[start Selected text]

Concerning Cuba, whose leader Manley once effusively compared to Alexander the Great, the prime minister has adopted a low-key approach, quietly resuming limited diplomatic relations but not much else. “Cuba has a special situation that right now is difficult to fit in,” Manley said, explaining that under U.S.-imposed restraints “you can’t really deal with them, but in due course I have to assume normalcy will return.”

Seaga, who said he believes Cuba is no longer the aggressive bad boy of the Caribbean, approved when diplomatic relations were resumed.

“History has a funny way of surprising us, doesn’t it?” Manley commented.

[end Selected text]
[start Record list]

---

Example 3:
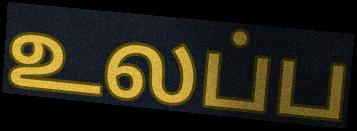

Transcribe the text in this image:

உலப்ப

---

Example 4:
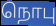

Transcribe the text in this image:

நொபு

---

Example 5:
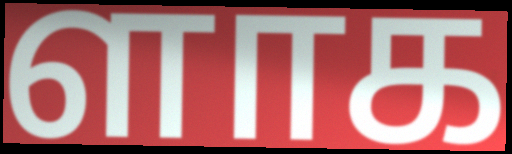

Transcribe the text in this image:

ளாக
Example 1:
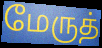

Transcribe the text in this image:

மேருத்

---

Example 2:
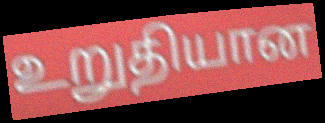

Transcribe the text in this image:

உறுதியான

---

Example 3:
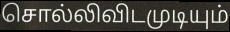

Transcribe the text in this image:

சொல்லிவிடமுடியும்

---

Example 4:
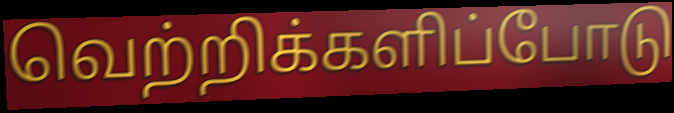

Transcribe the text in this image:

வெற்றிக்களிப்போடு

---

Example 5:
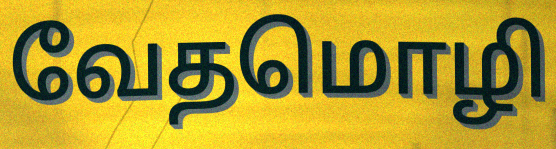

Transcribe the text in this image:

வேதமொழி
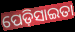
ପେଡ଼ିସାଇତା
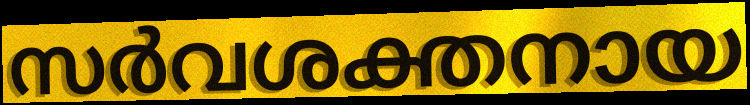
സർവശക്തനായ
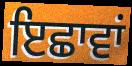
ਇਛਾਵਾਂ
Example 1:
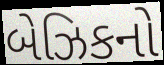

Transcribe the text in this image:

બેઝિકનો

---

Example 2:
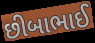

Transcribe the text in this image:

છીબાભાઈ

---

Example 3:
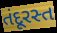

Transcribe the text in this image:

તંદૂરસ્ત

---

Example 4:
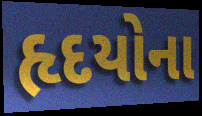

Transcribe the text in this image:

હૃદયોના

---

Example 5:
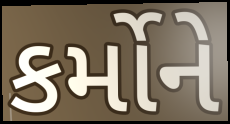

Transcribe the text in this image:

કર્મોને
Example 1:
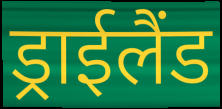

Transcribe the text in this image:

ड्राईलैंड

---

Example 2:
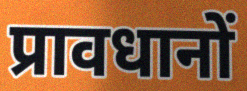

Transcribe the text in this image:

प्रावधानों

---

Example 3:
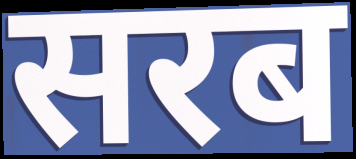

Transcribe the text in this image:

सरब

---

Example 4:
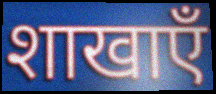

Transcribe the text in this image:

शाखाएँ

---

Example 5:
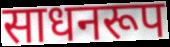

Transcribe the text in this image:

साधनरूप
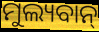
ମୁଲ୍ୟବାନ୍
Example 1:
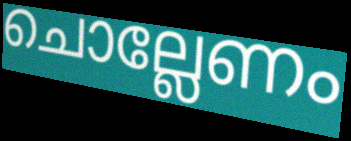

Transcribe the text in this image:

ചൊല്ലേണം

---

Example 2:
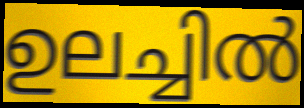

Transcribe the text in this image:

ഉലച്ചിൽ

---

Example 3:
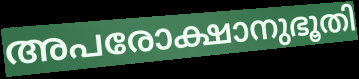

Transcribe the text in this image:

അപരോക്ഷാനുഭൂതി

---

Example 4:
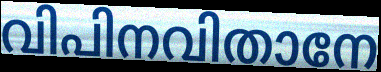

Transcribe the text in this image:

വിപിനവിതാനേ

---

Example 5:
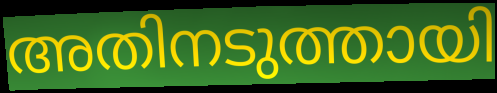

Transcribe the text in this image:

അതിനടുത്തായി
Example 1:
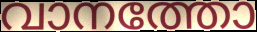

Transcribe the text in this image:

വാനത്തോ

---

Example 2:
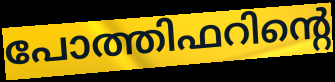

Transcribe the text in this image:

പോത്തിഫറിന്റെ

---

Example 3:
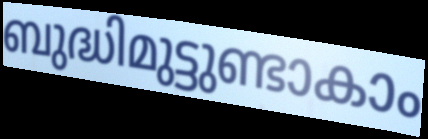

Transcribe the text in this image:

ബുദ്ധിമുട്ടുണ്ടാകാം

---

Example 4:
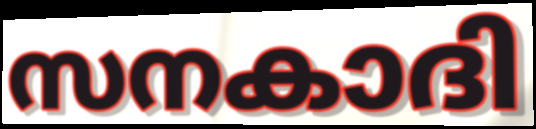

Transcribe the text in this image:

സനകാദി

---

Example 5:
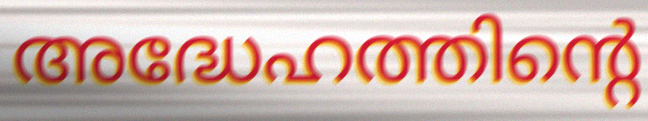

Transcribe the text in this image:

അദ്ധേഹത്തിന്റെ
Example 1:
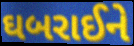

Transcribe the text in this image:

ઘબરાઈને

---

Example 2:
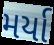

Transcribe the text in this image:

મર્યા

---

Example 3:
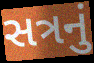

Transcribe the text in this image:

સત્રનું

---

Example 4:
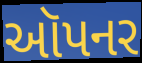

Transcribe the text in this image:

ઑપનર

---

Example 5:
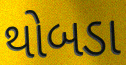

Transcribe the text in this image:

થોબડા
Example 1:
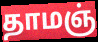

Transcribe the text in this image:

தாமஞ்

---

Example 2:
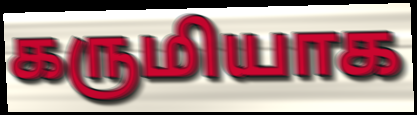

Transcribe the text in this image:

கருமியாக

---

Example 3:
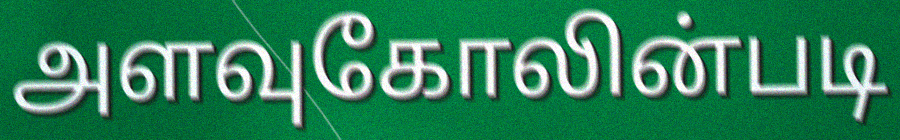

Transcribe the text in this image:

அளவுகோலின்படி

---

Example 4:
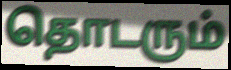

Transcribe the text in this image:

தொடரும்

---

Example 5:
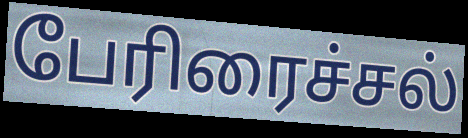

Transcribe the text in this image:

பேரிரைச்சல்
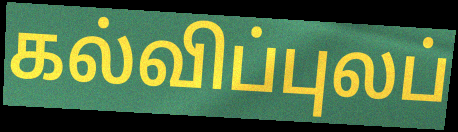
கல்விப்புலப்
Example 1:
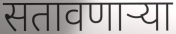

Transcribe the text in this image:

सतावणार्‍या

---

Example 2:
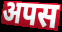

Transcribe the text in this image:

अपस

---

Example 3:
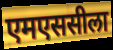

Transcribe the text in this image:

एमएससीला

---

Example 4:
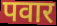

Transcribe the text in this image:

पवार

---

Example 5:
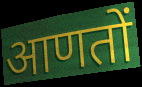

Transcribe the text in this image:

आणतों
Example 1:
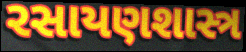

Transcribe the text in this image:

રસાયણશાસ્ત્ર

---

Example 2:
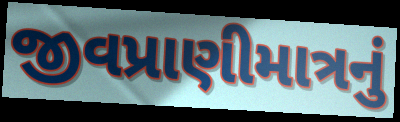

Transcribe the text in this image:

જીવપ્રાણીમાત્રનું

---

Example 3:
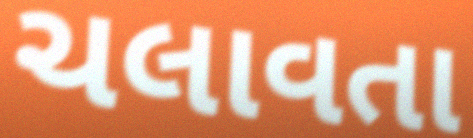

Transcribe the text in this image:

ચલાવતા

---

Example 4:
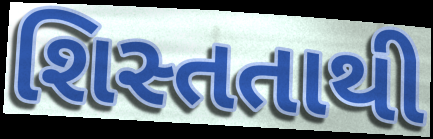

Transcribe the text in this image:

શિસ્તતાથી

[end Record list]
[start Record list]

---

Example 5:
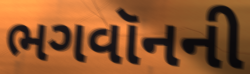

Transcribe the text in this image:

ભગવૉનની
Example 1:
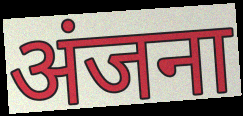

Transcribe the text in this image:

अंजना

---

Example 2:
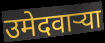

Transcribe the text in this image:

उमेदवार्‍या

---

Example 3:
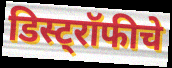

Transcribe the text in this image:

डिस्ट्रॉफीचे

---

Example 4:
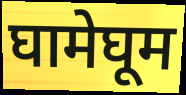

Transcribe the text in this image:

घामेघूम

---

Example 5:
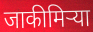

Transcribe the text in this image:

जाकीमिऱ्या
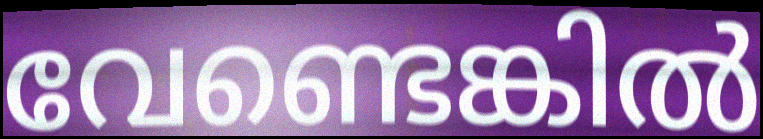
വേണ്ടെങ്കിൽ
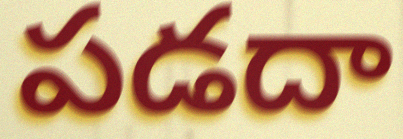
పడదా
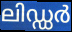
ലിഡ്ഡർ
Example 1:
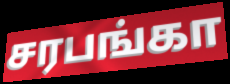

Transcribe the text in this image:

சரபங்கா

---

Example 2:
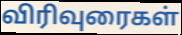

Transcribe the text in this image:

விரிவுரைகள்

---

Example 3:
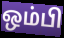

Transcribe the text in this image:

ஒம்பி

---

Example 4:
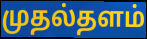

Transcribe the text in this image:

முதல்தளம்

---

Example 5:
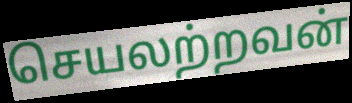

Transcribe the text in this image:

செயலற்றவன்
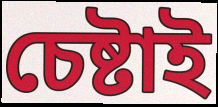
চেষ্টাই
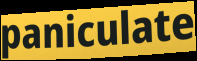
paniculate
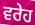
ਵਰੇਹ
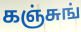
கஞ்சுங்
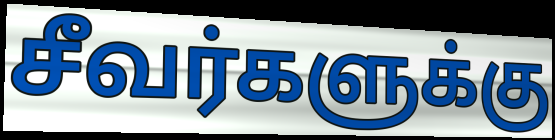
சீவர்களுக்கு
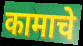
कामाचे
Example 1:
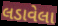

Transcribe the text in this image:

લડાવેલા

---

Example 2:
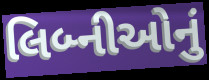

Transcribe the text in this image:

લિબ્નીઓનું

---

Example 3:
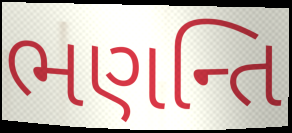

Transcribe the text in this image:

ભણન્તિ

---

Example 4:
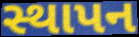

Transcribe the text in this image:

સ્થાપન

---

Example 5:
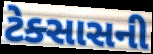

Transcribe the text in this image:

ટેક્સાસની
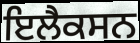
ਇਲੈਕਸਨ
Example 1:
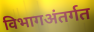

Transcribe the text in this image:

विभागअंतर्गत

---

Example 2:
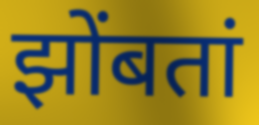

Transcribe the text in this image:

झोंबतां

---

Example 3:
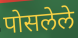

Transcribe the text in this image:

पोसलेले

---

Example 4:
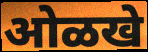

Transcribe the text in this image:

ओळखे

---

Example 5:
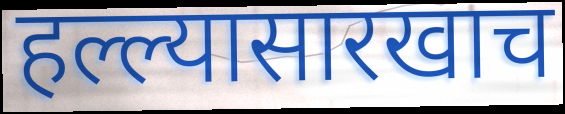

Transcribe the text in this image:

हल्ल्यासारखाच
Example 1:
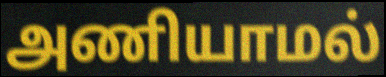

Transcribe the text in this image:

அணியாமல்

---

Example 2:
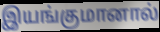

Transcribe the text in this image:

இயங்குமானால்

[end Record list]
[start Record list]

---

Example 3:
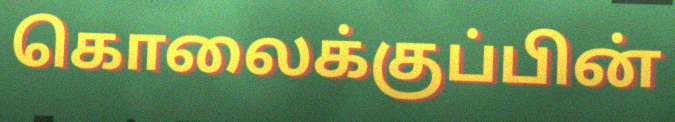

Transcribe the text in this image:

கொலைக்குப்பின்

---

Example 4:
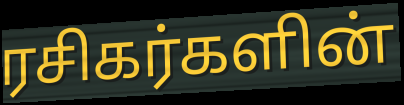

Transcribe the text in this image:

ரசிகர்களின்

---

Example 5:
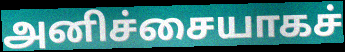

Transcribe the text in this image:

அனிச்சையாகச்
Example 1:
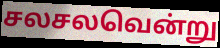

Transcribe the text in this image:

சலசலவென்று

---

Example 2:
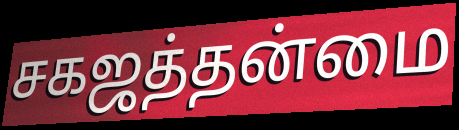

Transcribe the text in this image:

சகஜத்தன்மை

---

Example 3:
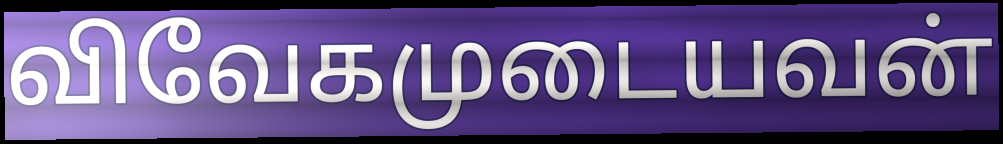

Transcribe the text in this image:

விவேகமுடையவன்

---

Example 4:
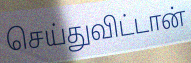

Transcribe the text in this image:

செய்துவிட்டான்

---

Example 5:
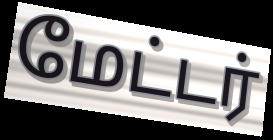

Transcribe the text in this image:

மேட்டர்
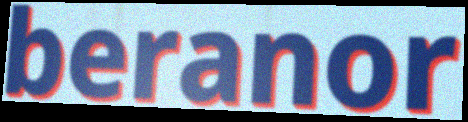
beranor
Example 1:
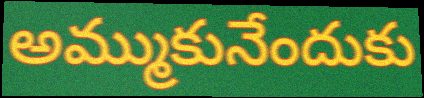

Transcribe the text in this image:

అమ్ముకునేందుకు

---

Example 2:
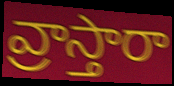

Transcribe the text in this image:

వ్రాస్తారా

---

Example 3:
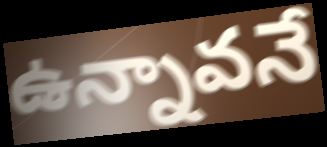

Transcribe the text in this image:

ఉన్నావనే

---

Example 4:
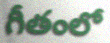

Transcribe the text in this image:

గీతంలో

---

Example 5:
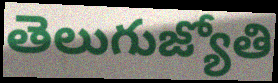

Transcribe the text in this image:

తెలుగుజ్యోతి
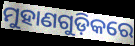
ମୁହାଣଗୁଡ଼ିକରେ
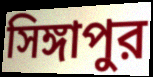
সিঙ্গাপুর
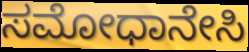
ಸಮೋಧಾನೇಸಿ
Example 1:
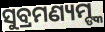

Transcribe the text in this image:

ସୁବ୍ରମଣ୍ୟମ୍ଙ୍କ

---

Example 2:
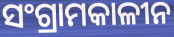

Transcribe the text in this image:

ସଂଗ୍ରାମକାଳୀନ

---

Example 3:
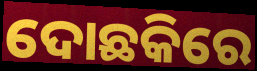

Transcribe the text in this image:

[end Record list]

=== Parts of the exercise ===
1. Update the passage about Manley and Cuba, starting with "Concerning Cuba, whose" and going on through "relations were resumed.", so that "diplomatic relations" becomes "diplomatic ties".
2. In the passage about Manley and Cuba, who did Manley once effusively compare Cuba's leader to?

=== Response list ===
1.
Concerning Cuba, whose leader Manley once effusively compared to Alexander the Great, the prime minister has adopted a low-key approach, quietly resuming limited diplomatic ties but not much else. “Cuba has a special situation that right now is difficult to fit in,” Manley said, explaining that under U.S.-imposed restraints “you can’t really deal with them, but in due course I have to assume normalcy will return.”

Seaga, who said he believes Cuba is no longer the aggressive bad boy of the Caribbean, approved when diplomatic ties were resumed.

2. Alexander the Great.